I’m back at my parent’s house in Kent this week, and my first task was to clean out the obnoxious amount of storage boxes I had in their attic. I have a tendency to store ‘memories’, with the consequence of having twice as many boxes as my two sisters combined. The benefit of this, though, is that when going through my stuff I find wonderful tit-bits that remind me what my life was like in the years passed.

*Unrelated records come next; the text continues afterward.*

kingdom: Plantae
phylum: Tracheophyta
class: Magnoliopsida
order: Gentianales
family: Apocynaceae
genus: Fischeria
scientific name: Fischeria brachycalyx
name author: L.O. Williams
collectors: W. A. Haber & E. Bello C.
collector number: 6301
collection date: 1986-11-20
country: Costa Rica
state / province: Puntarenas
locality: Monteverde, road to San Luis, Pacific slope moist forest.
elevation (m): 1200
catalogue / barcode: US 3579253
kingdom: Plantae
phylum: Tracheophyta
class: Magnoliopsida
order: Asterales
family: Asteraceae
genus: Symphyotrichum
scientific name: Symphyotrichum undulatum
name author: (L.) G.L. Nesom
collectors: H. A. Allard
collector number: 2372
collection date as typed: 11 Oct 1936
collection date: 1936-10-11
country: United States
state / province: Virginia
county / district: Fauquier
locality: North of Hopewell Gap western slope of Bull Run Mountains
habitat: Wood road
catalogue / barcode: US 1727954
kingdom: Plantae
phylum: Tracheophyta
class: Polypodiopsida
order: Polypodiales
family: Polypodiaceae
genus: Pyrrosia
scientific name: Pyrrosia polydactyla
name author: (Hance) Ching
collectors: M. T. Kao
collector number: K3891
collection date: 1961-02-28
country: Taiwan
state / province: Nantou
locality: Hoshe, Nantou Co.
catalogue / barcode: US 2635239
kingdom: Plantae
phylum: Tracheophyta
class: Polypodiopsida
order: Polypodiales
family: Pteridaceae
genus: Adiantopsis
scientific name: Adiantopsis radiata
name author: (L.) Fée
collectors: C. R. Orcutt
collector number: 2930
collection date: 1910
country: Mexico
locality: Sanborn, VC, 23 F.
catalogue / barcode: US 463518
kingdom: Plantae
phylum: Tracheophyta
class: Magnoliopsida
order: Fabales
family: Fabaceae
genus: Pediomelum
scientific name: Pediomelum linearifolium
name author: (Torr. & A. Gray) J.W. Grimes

Today, I came across an old school report from 2006. Reading this (see pictures below), it is extraordinary that I would be where I am now. At that time, there was absolutely no indication that I’d even get into university – let alone that 10 years later I would be doing my third degree at Oxford after getting firsts in my BA and Msc. I was a troubled teenager suffering with long-term illnesses that had, unsurprisingly, a detrimental effect on my school work. Back then, the pressure was just to pass my exams in the core of English, Maths, and Science. I did manage to scrape through, just about. In fact, it was psychology that gave me the impetus to do this. Around the time of this report, I had realised that I really wanted to study psychology. I faced a problem, though: for my school to allow me to study psychology for my A-Levels, I needed to get good grades. For the first time, I think, I actually had a strong internal motivation to study, and spent months (ineffectively, as it turns out) staring at my science and maths books trying to make sense of it all.
In the end I did pass, and was able to study psychology (with Philosophy / Ethics and English Literature) at my A-Levels. To my surprise – and to everyone else’ – I actually excelled in this. I had discovered subjects that I really loved, and where studying wasn’t a chore but was actually fun. I did well in these subjects. In fact, at the risk of sounding boastful, I did really well. This was despite the fact that during my final year of high school I became very ill and had to spend months out of school while I was in and out of hospital. Indeed, despite the illness and previous bad grades, when my final results came through I discovered I had achieved 100% marks in half of my modules in English Literature and Philosophy / Ethics, and the school ‘Psychology Prize’ for my grades in psychology. Saying I was surprised would be an understatement.
After this academic U-turn, a few teachers suggested that I should apply to Oxford. My parents were excited, because no-one in my family had previously gone to university. My heart (at the time) was actually set on going to UCL to study Scandinavian Studies, but I applied to Oxford still on the off-chance. Needless to say – astoundingly – my interviewers saw some potential in me and offered me a place just before Christmas of 2008. A week later, on January 1st 2009, I embarked on my mega-trip where I travelled completely overland by train from London to Thailand. I’m pretty certain that no-one saw that coming. Things had certainly turned around a lot in two years.
I suppose the point of this reflection is to highlight that it was never certain – or even likely – that I’d end up going to Oxford. My life could easily have continued on the track of scraping through my studies and then job with minimal effort. That this all changed just because I discovered my academic passion and had the support of some amazing teachers and friends never ceases to amaze me. And I think that I am a good example of why we should encourage children’s potential throughout their studies. Some people really are late bloomers, and that doesn’t mean they are better or worse students in the long-term. People took a chance on me, and I know that if I ever can, I’ll do the same to some other future-me.